(Recorded data)
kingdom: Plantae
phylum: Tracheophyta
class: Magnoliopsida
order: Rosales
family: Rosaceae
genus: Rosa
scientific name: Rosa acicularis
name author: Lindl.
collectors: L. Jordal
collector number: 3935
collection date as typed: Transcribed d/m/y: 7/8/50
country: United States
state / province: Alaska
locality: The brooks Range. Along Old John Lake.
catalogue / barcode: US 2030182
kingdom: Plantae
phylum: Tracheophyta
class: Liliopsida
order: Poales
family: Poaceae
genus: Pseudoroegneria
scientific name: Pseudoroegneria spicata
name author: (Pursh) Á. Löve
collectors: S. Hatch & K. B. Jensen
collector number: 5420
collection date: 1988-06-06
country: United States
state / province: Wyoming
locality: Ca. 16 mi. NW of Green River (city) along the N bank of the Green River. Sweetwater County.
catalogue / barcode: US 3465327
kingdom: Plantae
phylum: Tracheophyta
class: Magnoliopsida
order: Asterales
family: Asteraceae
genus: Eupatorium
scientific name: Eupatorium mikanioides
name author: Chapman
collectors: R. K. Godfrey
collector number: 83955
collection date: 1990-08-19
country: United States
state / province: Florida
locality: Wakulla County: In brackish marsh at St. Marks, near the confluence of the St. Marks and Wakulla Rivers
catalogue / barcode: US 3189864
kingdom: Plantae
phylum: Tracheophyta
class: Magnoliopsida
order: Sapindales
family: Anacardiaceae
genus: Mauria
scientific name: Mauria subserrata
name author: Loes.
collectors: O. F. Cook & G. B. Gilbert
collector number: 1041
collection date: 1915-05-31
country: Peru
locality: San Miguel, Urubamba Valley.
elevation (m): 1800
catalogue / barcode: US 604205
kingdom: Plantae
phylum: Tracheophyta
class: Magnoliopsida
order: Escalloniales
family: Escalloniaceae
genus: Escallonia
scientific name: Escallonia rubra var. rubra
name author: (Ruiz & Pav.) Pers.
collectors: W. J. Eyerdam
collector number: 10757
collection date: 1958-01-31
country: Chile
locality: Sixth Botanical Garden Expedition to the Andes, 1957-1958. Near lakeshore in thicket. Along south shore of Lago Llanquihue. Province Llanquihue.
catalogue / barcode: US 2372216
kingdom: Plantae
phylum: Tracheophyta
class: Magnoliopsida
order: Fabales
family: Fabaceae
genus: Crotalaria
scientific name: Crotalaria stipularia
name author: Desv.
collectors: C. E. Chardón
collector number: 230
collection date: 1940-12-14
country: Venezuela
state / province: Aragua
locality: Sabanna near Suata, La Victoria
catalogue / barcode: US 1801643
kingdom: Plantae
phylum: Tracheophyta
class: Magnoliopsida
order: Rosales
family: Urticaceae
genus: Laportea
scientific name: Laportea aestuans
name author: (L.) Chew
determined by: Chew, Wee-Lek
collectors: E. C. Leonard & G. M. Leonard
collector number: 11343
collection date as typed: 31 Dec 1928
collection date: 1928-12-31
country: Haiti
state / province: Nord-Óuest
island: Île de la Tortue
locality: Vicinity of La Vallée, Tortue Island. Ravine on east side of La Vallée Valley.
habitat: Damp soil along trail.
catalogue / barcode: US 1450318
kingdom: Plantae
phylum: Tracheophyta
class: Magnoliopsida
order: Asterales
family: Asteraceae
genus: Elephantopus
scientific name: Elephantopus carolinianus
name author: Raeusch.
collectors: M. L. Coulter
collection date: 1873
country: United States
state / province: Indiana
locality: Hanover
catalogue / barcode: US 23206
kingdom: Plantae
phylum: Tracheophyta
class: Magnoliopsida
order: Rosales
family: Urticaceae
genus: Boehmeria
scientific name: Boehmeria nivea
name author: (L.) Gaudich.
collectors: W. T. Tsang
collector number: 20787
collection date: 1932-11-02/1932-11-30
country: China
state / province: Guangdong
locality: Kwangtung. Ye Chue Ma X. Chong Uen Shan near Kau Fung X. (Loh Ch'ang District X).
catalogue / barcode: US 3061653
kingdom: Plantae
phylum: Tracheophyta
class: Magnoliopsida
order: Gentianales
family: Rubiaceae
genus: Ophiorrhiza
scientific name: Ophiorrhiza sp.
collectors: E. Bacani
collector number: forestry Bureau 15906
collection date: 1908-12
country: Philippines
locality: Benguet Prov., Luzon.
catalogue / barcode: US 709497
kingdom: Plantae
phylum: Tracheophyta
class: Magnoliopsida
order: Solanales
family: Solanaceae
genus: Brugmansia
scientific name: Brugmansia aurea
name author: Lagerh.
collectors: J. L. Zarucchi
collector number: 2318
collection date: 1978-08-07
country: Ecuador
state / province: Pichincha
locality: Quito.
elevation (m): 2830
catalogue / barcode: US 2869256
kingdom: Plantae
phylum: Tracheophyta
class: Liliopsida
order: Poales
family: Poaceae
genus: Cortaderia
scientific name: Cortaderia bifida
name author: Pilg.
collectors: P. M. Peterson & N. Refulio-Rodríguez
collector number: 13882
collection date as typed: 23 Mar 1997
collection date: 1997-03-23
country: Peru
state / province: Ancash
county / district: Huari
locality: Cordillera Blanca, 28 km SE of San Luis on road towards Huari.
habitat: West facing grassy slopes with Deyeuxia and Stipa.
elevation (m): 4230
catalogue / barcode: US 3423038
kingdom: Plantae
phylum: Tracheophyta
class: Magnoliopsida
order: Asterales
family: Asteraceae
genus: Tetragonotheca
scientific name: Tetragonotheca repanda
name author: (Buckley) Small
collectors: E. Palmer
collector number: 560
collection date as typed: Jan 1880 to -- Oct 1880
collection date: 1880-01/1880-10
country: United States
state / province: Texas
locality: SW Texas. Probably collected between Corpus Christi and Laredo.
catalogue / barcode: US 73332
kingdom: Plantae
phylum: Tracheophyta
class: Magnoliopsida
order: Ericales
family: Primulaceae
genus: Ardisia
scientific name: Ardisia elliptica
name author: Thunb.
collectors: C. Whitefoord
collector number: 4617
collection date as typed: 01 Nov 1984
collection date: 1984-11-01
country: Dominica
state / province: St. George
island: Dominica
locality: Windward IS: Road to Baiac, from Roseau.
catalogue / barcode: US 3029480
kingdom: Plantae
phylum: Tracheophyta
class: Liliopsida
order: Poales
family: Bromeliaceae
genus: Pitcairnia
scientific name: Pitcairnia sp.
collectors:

▸ **AIM**: Gather every line above that contains the string "typed", and copy each of those lines in full.

▸ **EXERCISE RESULT**:
collection date as typed: Transcribed d/m/y: 7/8/50
collection date as typed: 31 Dec 1928
collection date as typed: 23 Mar 1997
collection date as typed: Jan 1880 to -- Oct 1880
collection date as typed: 01 Nov 1984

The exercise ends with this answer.